Ever since he fell, Satan has been about taking you with him instead, possessing you, although not necessarily in the overtly terrifying way we see in the gospel accounts. He wants to keep you in the spiritual dark he authored.
“The god of this age has blinded the minds of unbelievers, so that they cannot see the light of the gospel of the glory of Christ, who is the image of God.”
The devil will do anything, say anything, to obscure the lovely face of Christ, to keep us blind to our soul’s only treasure, and to savor the ancient human shame. In this he is tireless. He knows no mercy, and he will not stop. From all around, day in and day out, come messages meant to deceive you about God—he isn’t what you need, he can’t be known, he won’t forgive, he isn’t to be trusted, he isn’t good, he isn’t even real. This is satanic language from “the father of lies.” And the really chilling thing is that the brainwashed don’t know they are brainwashed.
Saint Augustine, a Christian bishop from the early fifth century, for a time felt the devil’s claim on his own soul. Although as a young man he had given himself over to sexual immorality many times over, that wasn’t what brought him the fiercest terrors of conscience. Instead, it was the fact that he had once stolen some apples. While his sexual sins could be explained by his physical desire for pleasure, there was something else in his theft of apples. The bald fact was that he didn’t really want them. What he wanted was the sheer malevolence of taking them and destroying them. Augustine saw in himself a satanic love of being bad, an unholy pleasure in despising God and rebelling against the good. It scared him to death. What about you? Is it really so unreasonable to pray the words Jesus left behind for you, “Deliver us from evil”?
Your cry has been heard. Your prayer was answered long before you had the heart to pray it. “Now the prince of this world will be driven out. But I, when I am lifted up from the earth, will draw all men to myself.” Jesus proclaimed this shortly before he died. Even as he hung on the cross, as Satan’s defeat was being written in holy blood, the “drawing” had begun. As if a spell was being broken as the holy wind blew around that hill, a dying thief begged, “Jesus, remember me.” A murderous centurion said, “Surely this man was the Son of God.” Like a broken spell. As the cry “It is finished” still rings through every world there is, a noose still tightens around Satan’s neck.
There’s an Old Testament prophecy about the Lord that reads, “He will pursue his foes into darkness.” Though these words were written against the vicious nation of Assyria, I can’t help but relate them also to that day when the risen Lord Jesus descended into hell to declare his victory over our merciless enemy, the devil. Similar are the chilling words God spoke to Nineveh, as captured by the original Hebrew. It literally reads, “See me . . . against you.”
And it’s my enemy, Satan, I think of as the prophecy goes on: “Everyone who hears the news about you claps his hands at your fall, for who has not felt your endless cruelty?” And I clap my hands as well.

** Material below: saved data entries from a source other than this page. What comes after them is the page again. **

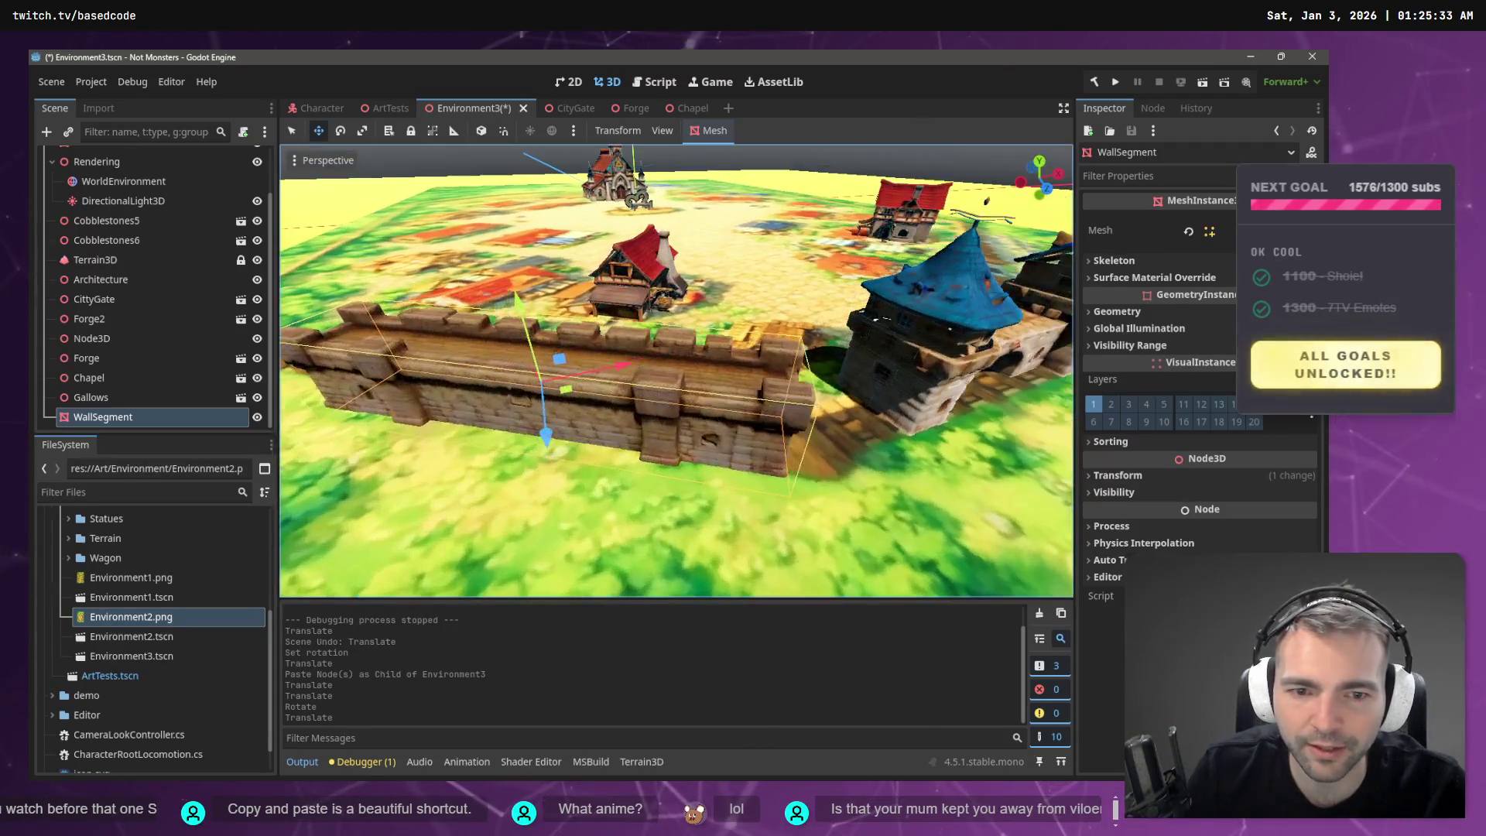
{"action": "mouse_move", "coordinate": [571, 390]}
{"action": "left_mouse_down"}
{"action": "mouse_move", "coordinate": [550, 377]}
{"action": "mouse_move", "coordinate": [532, 389]}
{"action": "left_mouse_up"}
{"action": "scroll", "coordinate": [657, 407], "scroll_direction": "down", "scroll_amount": 5}
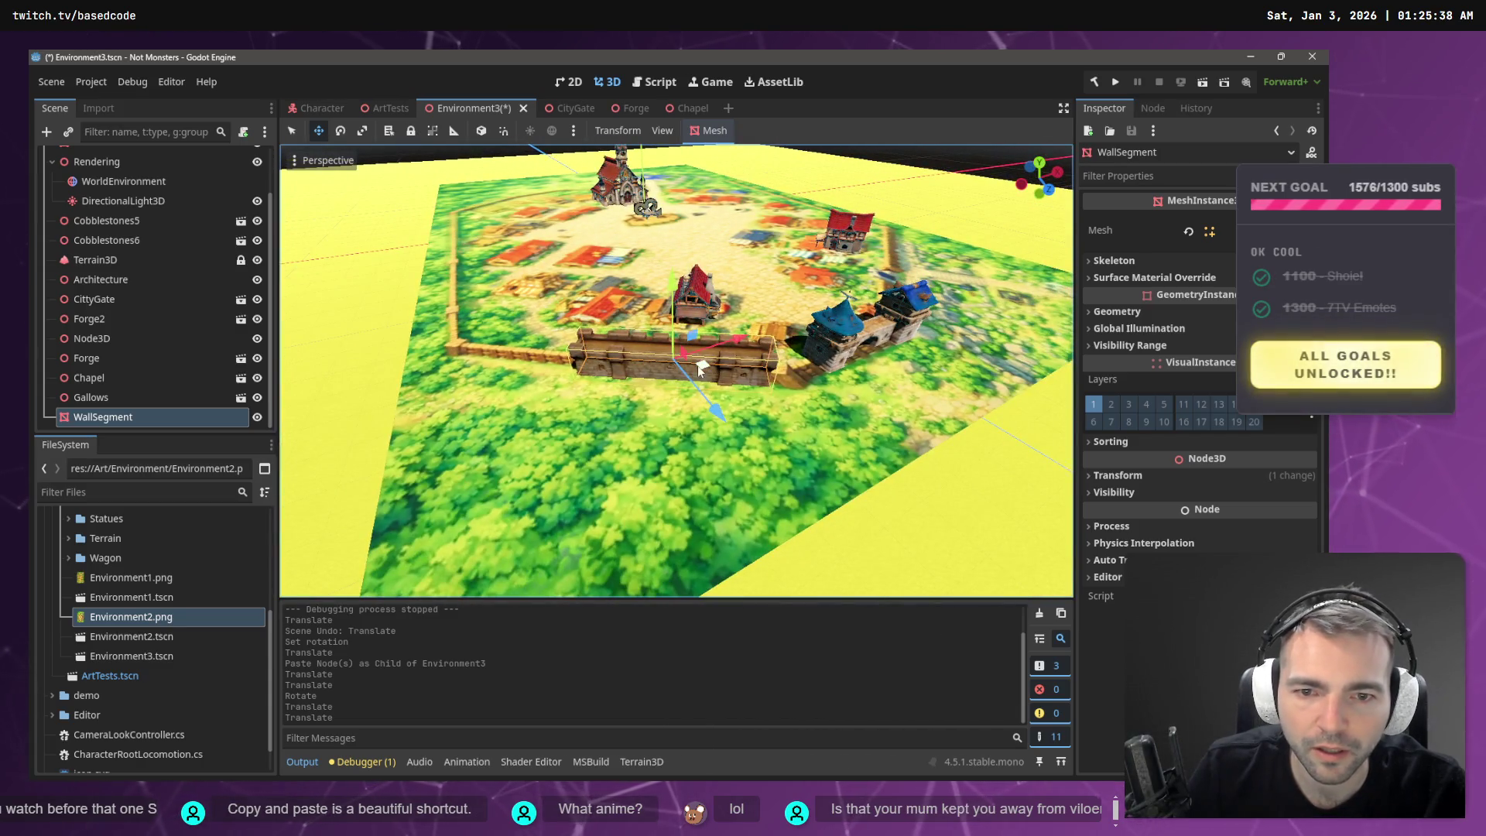
{"action": "left_click_drag", "start_coordinate": [700, 369], "coordinate": [774, 356]}
- Position the second wall segment further along the wall from the towers
{"action": "key", "text": "f"}
{"action": "key", "text": "w"}
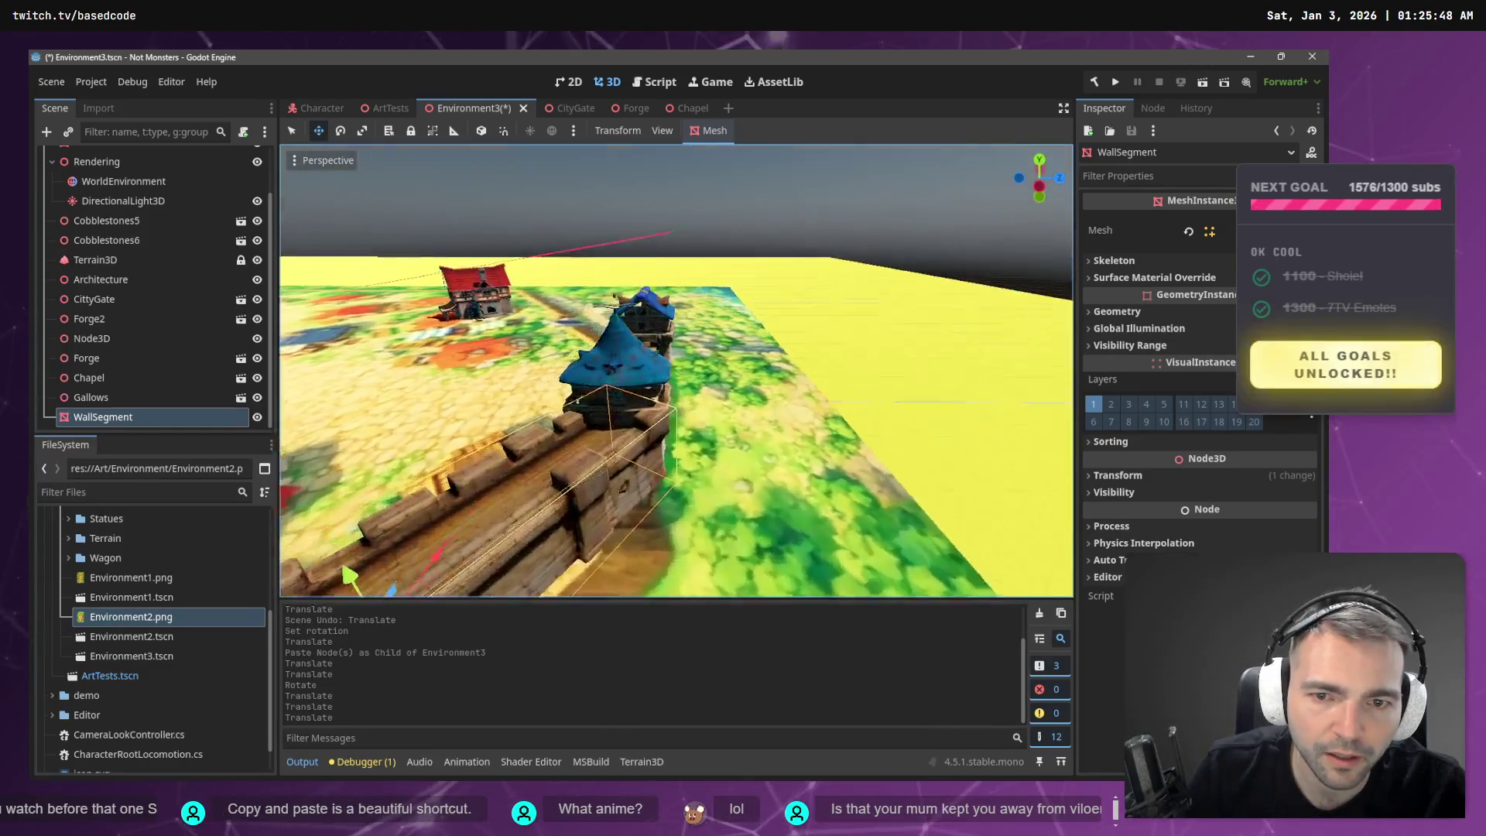
{"action": "key", "text": "a"}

So when a petrified girl heard the father of lies say “You’re mine,” I only had to read to her the Word of God.
“Fear not, for I have redeemed you; I have summoned you by name; you are mine.” It was nothing less than the voice of her mighty Savior-God.
“Don’t cry. It’s over now. I’ve got you. Don’t be afraid.”
These are Satan’s things—lust and lies, pride and pain, hatred and hell.
These are God’s—the Word and the water, the bread and the wine, the promise of forgiveness in Jesus . . . and all those who believe.
He says to all who run to him for refuge, “I am for you.”